**Material for this task**:
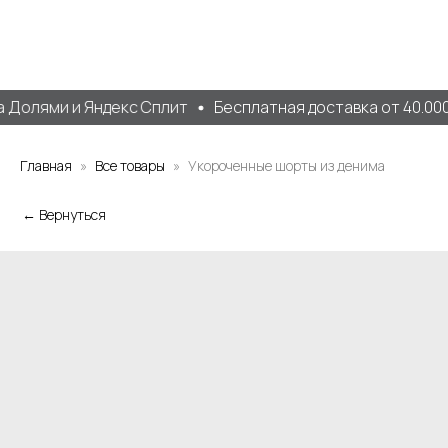
 Долями и Яндекс Сплит
Бесплатная доставка от 40.000 
Главная
Все товары
Укороченные шорты из денима
← Вернуться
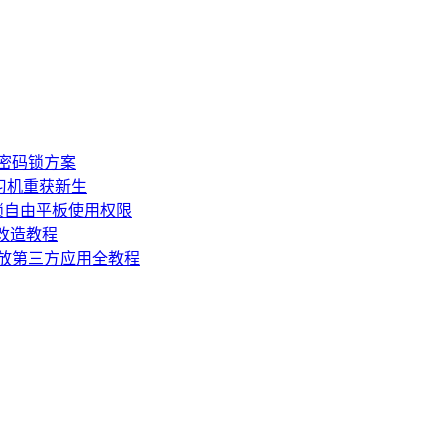
板密码锁方案
学习机重获新生
锁自由平板使用权限
损改造教程
机开放第三方应用全教程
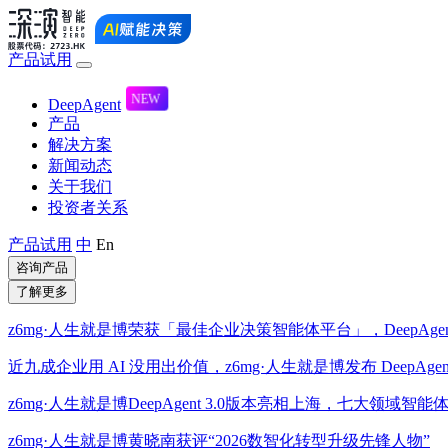
产品试用
DeepAgent
产品
解决方案
新闻动态
关于我们
投资者关系
产品试用
中
En
咨询产品
了解更多
z6mg·人生就是博荣获「最佳企业决策智能体平台」，DeepA
近九成企业用 AI 没用出价值，z6mg·人生就是博发布 DeepAge
z6mg·人生就是博DeepAgent 3.0版本亮相上海，七大领域
z6mg·人生就是博黄晓南获评“2026数智化转型升级先锋人物”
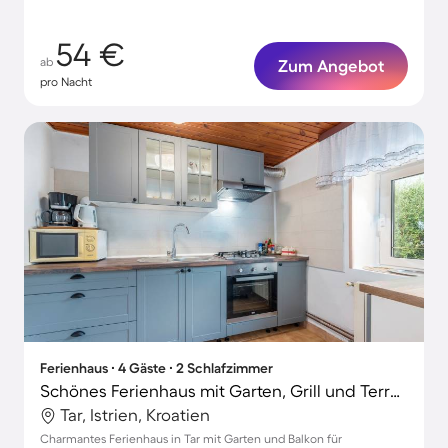
54 €
ab
Zum Angebot
pro Nacht
Ferienhaus ∙ 4 Gäste ∙ 2 Schlafzimmer
Schönes Ferienhaus mit Garten, Grill und Terrasse | Haustierfreundlich
Tar, Istrien, Kroatien
Charmantes Ferienhaus in Tar mit Garten und Balkon für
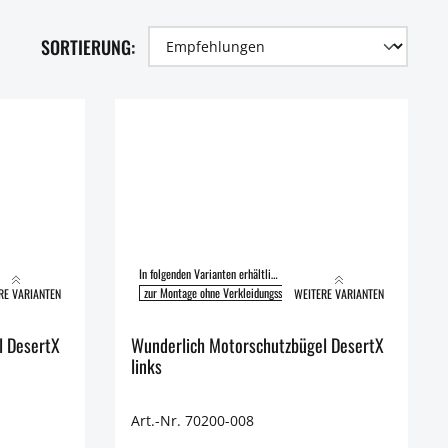
SORTIERUNG:
In folgenden Varianten erhältlich:
l
zur Montage mit Verkleidungsschutzbügel
zur Montage ohne Verkleidungsschutzbügel
zur Montage mit Verklei
RE VARIANTEN
WEITERE VARIANTEN
l DesertX
Wunderlich Motorschutzbügel DesertX
links
Art.-Nr. 70200-008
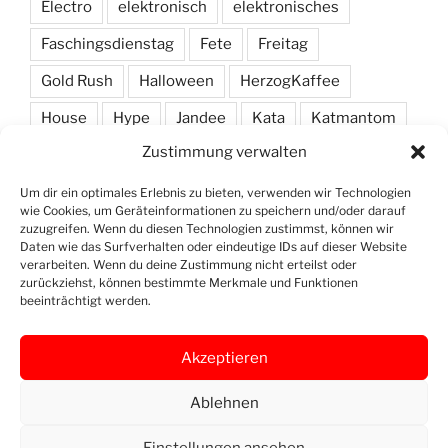
Electro
elektronisch
elektronisches
Faschingsdienstag
Fete
Freitag
Gold Rush
Halloween
HerzogKaffee
House
Hype
Jandee
Kata
Katmantom
Zustimmung verwalten
M. A. R. I. N.
Manic
Markus Haas
Marlon
Minimal
Minimarc
Musik
Party
Pendel
Um dir ein optimales Erlebnis zu bieten, verwenden wir Technologien
wie Cookies, um Geräteinformationen zu speichern und/oder darauf
Pendelmann
Programm
Rock
Row
zuzugreifen. Wenn du diesen Technologien zustimmst, können wir
Daten wie das Surfverhalten oder eindeutige IDs auf dieser Website
verarbeiten. Wenn du deine Zustimmung nicht erteilst oder
Samstag
Shawn Deep
Simon
Techno
zurückziehst, können bestimmte Merkmale und Funktionen
beeinträchtigt werden.
Vinyl
Akzeptieren
Ablehnen
Openstreet
Instagram
Yelp
Map
Einstellungen ansehen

**Exercise directions**: In the copy, include no pictures, but repeat the listing exactly.

**Exercise solution**:
 Долями и Яндекс Сплит
Бесплатная доставка от 40.000 
Главная
Все товары
Укороченные шорты из денима
← Вернуться
板密码锁方案
学习机重获新生
锁自由平板使用权限
损改造教程
机开放第三方应用全教程
产品试用
DeepAgent
产品
解决方案
新闻动态
关于我们
投资者关系
产品试用
中
En
咨询产品
了解更多
z6mg·人生就是博荣获「最佳企业决策智能体平台」，DeepA
近九成企业用 AI 没用出价值，z6mg·人生就是博发布 DeepAge
z6mg·人生就是博DeepAgent 3.0版本亮相上海，七大领域
z6mg·人生就是博黄晓南获评“2026数智化转型升级先锋人物”
54 €
ab
Zum Angebot
pro Nacht
Ferienhaus ∙ 4 Gäste ∙ 2 Schlafzimmer
Schönes Ferienhaus mit Garten, Grill und Terrasse | Haustierfreundlich
Tar, Istrien, Kroatien
Charmantes Ferienhaus in Tar mit Garten und Balkon für
SORTIERUNG:
In folgenden Varianten erhältlich:
l
zur Montage mit Verkleidungsschutzbügel
zur Montage ohne Verkleidungsschutzbügel
zur Montage mit Verklei
RE VARIANTEN
WEITERE VARIANTEN
l DesertX
Wunderlich Motorschutzbügel DesertX
links
Art.-Nr. 70200-008
Electro
elektronisch
elektronisches
Faschingsdienstag
Fete
Freitag
Gold Rush
Halloween
HerzogKaffee
House
Hype
Jandee
Kata
Katmantom
Zustimmung verwalten
M. A. R. I. N.
Manic
Markus Haas
Marlon
Minimal
Minimarc
Musik
Party
Pendel
Um dir ein optimales Erlebnis zu bieten, verwenden wir Technologien
wie Cookies, um Geräteinformationen zu speichern und/oder darauf
Pendelmann
Programm
Rock
Row
zuzugreifen. Wenn du diesen Technologien zustimmst, können wir
Daten wie das Surfverhalten oder eindeutige IDs auf dieser Website
verarbeiten. Wenn du deine Zustimmung nicht erteilst oder
Samstag
Shawn Deep
Simon
Techno
zurückziehst, können bestimmte Merkmale und Funktionen
beeinträchtigt werden.
Vinyl
Akzeptieren
Ablehnen
Openstreet
Instagram
Yelp
Map
Einstellungen ansehen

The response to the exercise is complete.